Karim Khan est visé par des allégations d’agression sexuelle contre une membre de son équipe, accusations qu’il rejette. Une affaire cousue de fil blanc. Quand on n’aime plus son chien, on l’accuse de rage. Karim Khan restera un grand procureur contrairement à Fatou Bensouda et Luis Moreno-Ocampo, ses deux prédécesseurs aux ordres.
L’Assemblée des 125 Etats membres de la Cour pénale internationale (CPI) (CPI) a décidé, vendredi, 24 juillet, de relever de ses fonctions le procureur général, Karim Khan (notre photo), visé par des allégations d’agression sexuelle contre une membre de son équipe, accusations qu’il rejette vigoureusement.
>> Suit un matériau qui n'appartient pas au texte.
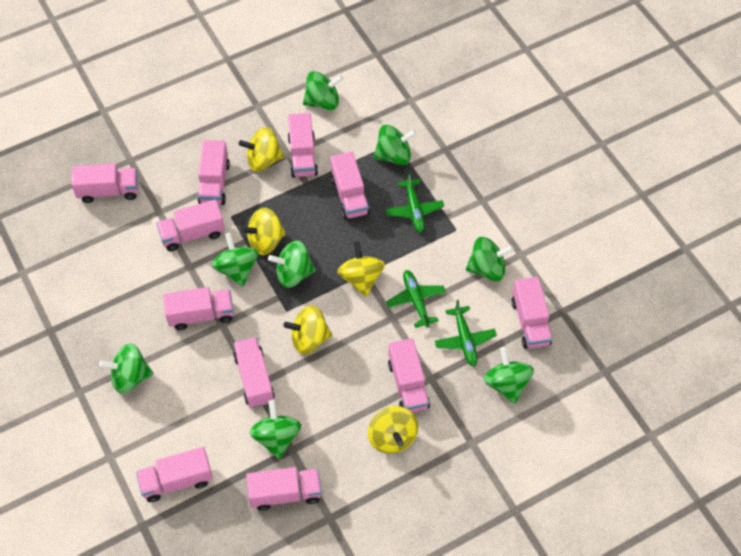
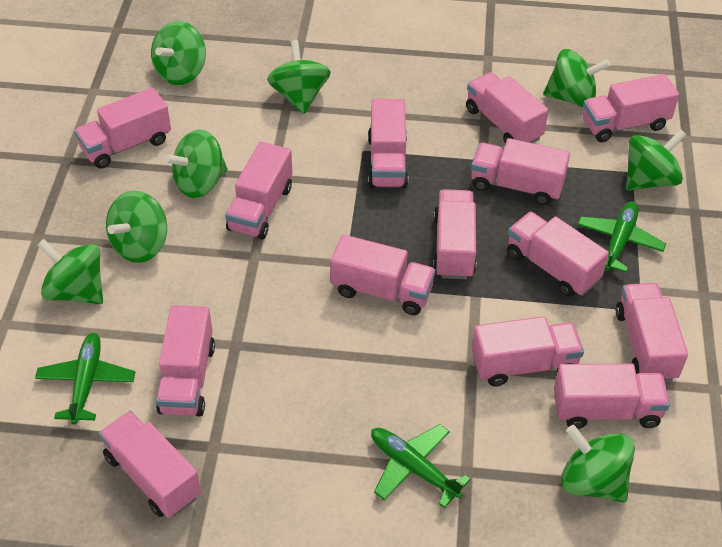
pink truck: 11 -> 14
yellow spinning top: 5 -> 0

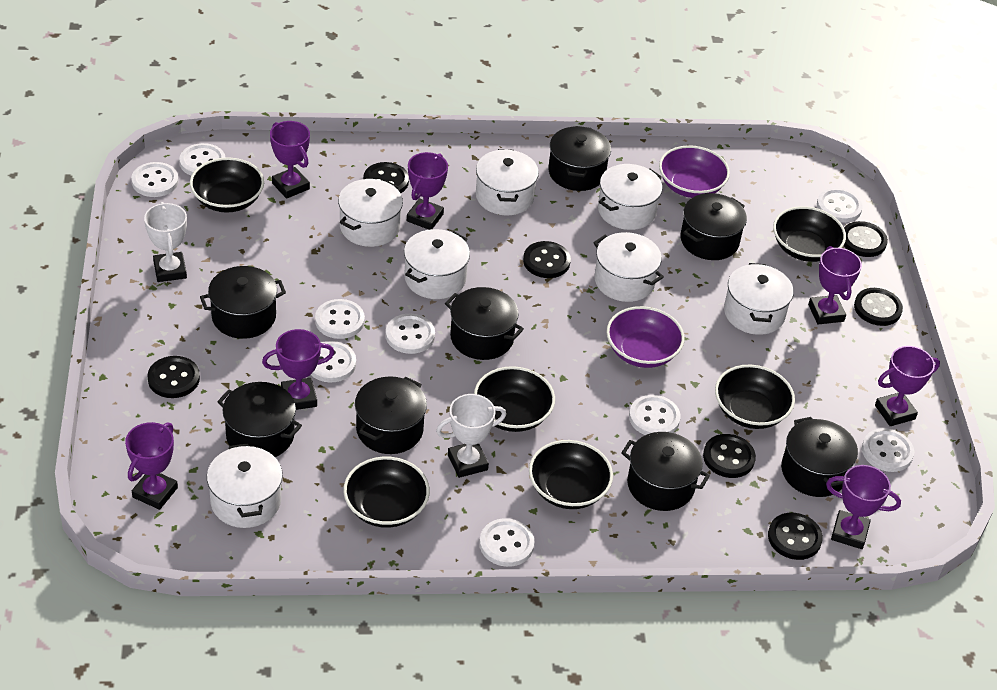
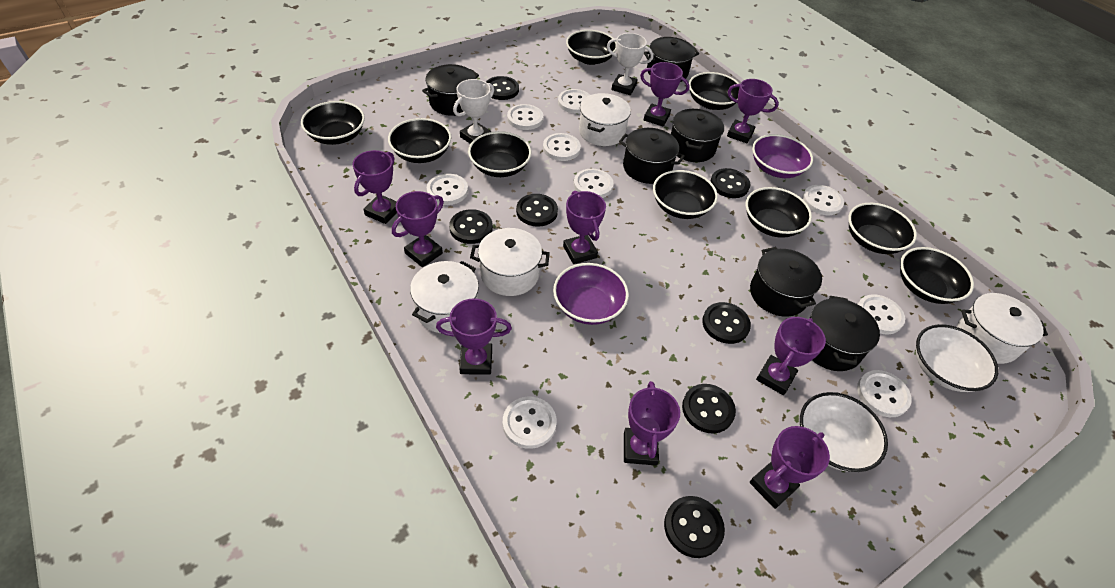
black bowl: 6 -> 9
black pot: 8 -> 6
purple trophy: 7 -> 9
white bowl: 0 -> 2
white pot: 7 -> 4

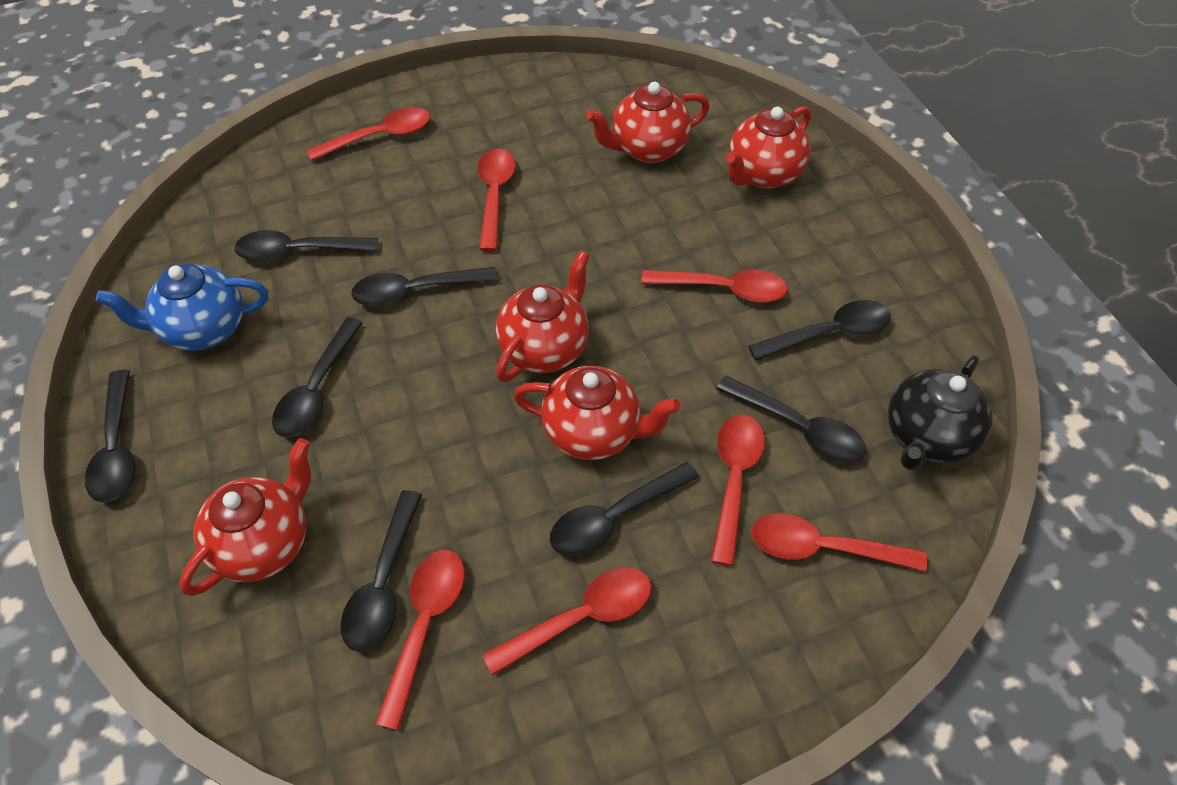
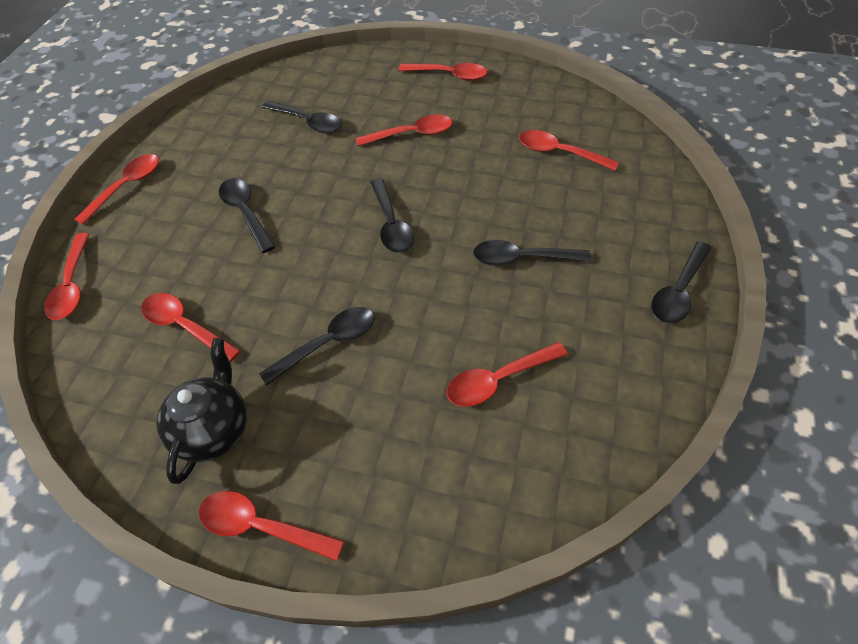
black spoon: 8 -> 6
blue teapot: 1 -> 0
red spoon: 7 -> 8
red teapot: 5 -> 0

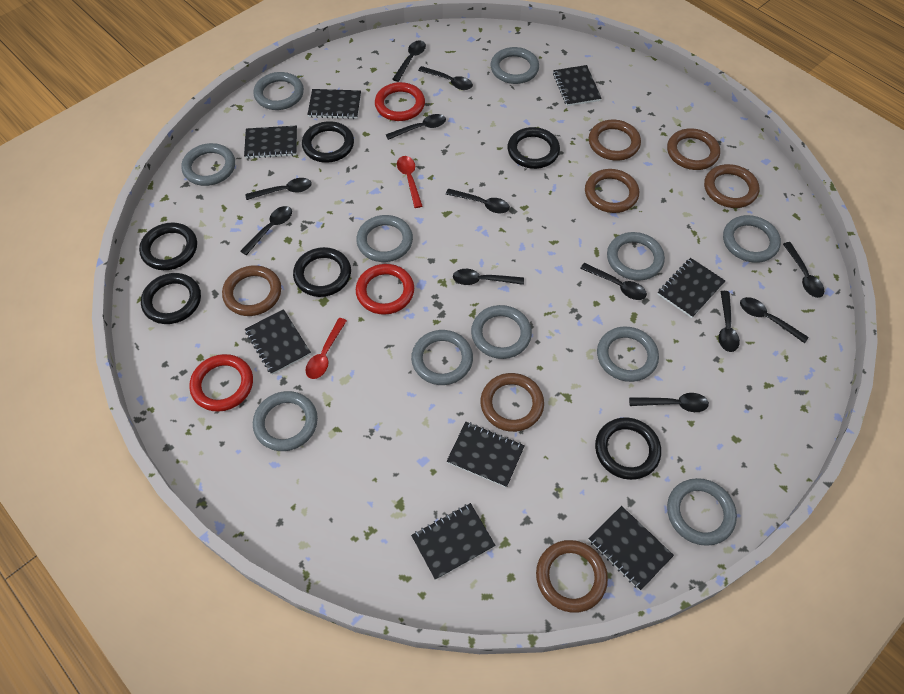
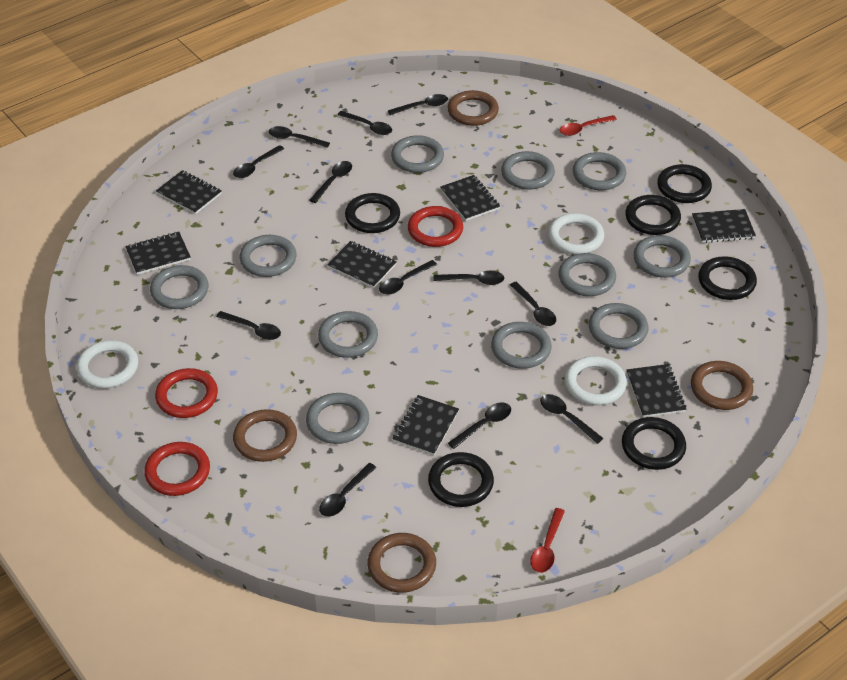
black notebook: 8 -> 7
brown ring: 7 -> 4
white ring: 0 -> 3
Avec raison. Il l’a indiqué à la presse et à toutes les représentations diplomatiques des pays membres de la CPI. C’est un coup fourré par les pays qui le persécutaient et en voulaient à son indépendance. Il s’agit d’Israël, des Etats-Unis et de la Russie, trois pays qui étaient dans le collimateur du procureur, qui refusait de s’agenouiller devant eux contrairement à ses deux prédécesseurs qui n’étaient indépendants que de nom.
Lors d’un vote à bulletins secrets pendant une réunion exceptionnelle et à huis clos au siège de l’ONU, à New York, 82 Etats membres (travaillés au corps par ce trio infernal) ont voté pour mettre un terme au mandat du Britannique, alors que 63 voix étaient nécessaires. Seuls 13 Etats ont voté pour le maintenir à son poste. Vive leur indépendance qui n’aura cependant pas permis à Karim Khan de garder son fauteuil.
En mai 2025, le Britannique avait quitté, temporairement, ses fonctions en attendant le résultat d’une enquête lancée l’année précédente à la suite d’accusations d’une collaboratrice. Il avait, ensuite, été suspendu, en juin, par les 21 membres du Bureau de l’Assemblée.
Agé de 56 ans et en poste depuis 2021, Karim Khan a toujours rejeté toutes les accusations. Dans une lettre ouverte publiée cette semaine sur X, ses avocats avaient appelé les Etats membres à ne pas relever le procureur de ses fonctions, affirmant notamment que les procédures permettant à leur client de se défendre n’avaient pas été respectées.

Ils avaient, également, mis en garde contre le risque d’envoyer un message pouvant mettre en danger l’indépendance des futurs procureurs, une allusion aux dossiers très médiatiques traités par leur client. Karim Khan avait, notamment, fait les gros titres en 2024 en obtenant des mandats d’arrêt contre le premier ministre israélien, Benyamin Netanyahu, et son ex-ministre de la Défense, Yoav Gallant, dans le cadre de la guerre à Gaza. La CPI, dont le siège est à La Haye, avait, également, délivré des mandats d’arrêt contre des hauts responsables du Hamas palestinien, tués depuis.
Quant on regarde la façon dont Netanyahu se comporte à la tête du gouvernement hébreu, tuant qui il veut, quand il veut et comme il le décide, bombardant quand les dirigeants d’un Etat ne lui plaisent pas, et ce depuis plusieurs années, on ne peut que féliciter Karim Khan d’avoir eu la main lourde sur ce dirigeant israélien que d’aucuns n’hésitent (plus) à comparer à Hitler de triste mémoire.